Multilingual Heritage
Multilingual Heritage is a collaboration between researchers at the University of Liverpool, the The University of Cape Verde, the University of Ghana, and the National Teaching and Linguistics Centre for Tamazight in Algiers, and the College of Arts & Social Sciences in Adi Keih, Eritrea.
The project
This project focusses on the ways in which monolingualism is challenged in museums, monuments, and memorialisation. The core activity of the network is to work with museums, civil servants, and NGOs to think through ways of using multilingualism to make heritage more inclusive. In many cases in post-colonial African countries, museums adopted the pattern of using one dominant language (often the language of the colonial power) in the organisation of their exhibits, thereby perpetuating the power structures which privileged small elites who speak English, French, Portuguese, and so on.
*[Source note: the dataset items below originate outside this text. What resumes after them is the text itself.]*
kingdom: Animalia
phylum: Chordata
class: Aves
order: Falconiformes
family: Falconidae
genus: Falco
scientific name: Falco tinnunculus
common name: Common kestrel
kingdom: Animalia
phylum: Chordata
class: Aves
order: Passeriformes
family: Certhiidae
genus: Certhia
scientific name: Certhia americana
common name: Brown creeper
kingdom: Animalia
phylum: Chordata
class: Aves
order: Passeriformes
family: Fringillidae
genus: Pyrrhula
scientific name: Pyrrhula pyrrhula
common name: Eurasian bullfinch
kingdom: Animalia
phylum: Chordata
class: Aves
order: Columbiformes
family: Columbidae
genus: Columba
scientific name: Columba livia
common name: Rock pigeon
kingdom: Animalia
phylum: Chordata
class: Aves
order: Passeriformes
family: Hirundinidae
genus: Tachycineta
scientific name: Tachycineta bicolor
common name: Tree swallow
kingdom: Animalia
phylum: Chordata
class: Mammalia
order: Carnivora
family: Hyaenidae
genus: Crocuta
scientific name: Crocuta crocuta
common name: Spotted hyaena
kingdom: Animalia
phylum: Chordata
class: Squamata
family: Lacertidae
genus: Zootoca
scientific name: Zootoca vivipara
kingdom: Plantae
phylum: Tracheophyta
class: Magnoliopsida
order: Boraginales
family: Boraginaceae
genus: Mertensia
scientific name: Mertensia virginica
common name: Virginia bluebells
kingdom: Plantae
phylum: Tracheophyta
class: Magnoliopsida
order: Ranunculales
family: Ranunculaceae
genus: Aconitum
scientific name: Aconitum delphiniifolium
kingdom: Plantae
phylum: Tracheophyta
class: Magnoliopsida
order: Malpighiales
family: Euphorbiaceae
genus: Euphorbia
Led by Professor Robert Blackwood and Dr Stefania Tufi, the first stage of the activities of the network took place at the Resistance Museum which is housed in a former concentration camp in Tarrafal on the island of Praia, Cape Verde. The network members visited the renovated camp and, with the help of a guide and local academics, considered the ways in which – multilingually and multimodally – the site is presented. Reviewing the publicly displayed texts, the network analysed the narratives told about the history of the camp and its internees, drawn from Portugal, Guinea Bissau, Angola, and Cape Verde. In addition, the group attended to the organisation of different languages in the site, which is currently under consideration as a potential UNESCO World Heritage Site.
Collaborations
The project collaborates with non-academic partners in the various heritage sites. In addition to working with guides at the Resistance Museum the network members met with the Cape Verdean National Commission to UNESCO to discuss the experiences and lessons learned when the historic town centre of Ribeira Grande in Praia, Cape Verde, was awarded UNESCO World Heritage status.
Recent activities
In late 2022, the project team visited two sites in Ghana: Elmina Castle and Cape Castle on the Gulf of Guinea. In these two so-called ‘slave castles’, the group examined the practices adopted for representing the sites, both in terms of languages used and other icons and images drawn upon.
Funding
This project is funded by the AHRC as part of the Global Challenges Research Fund. A parallel project, which sees Professor Blackwood work with colleagues from the University of Zambia and the Livingstone Museum in western Zambia, is supported by the Newton Fund.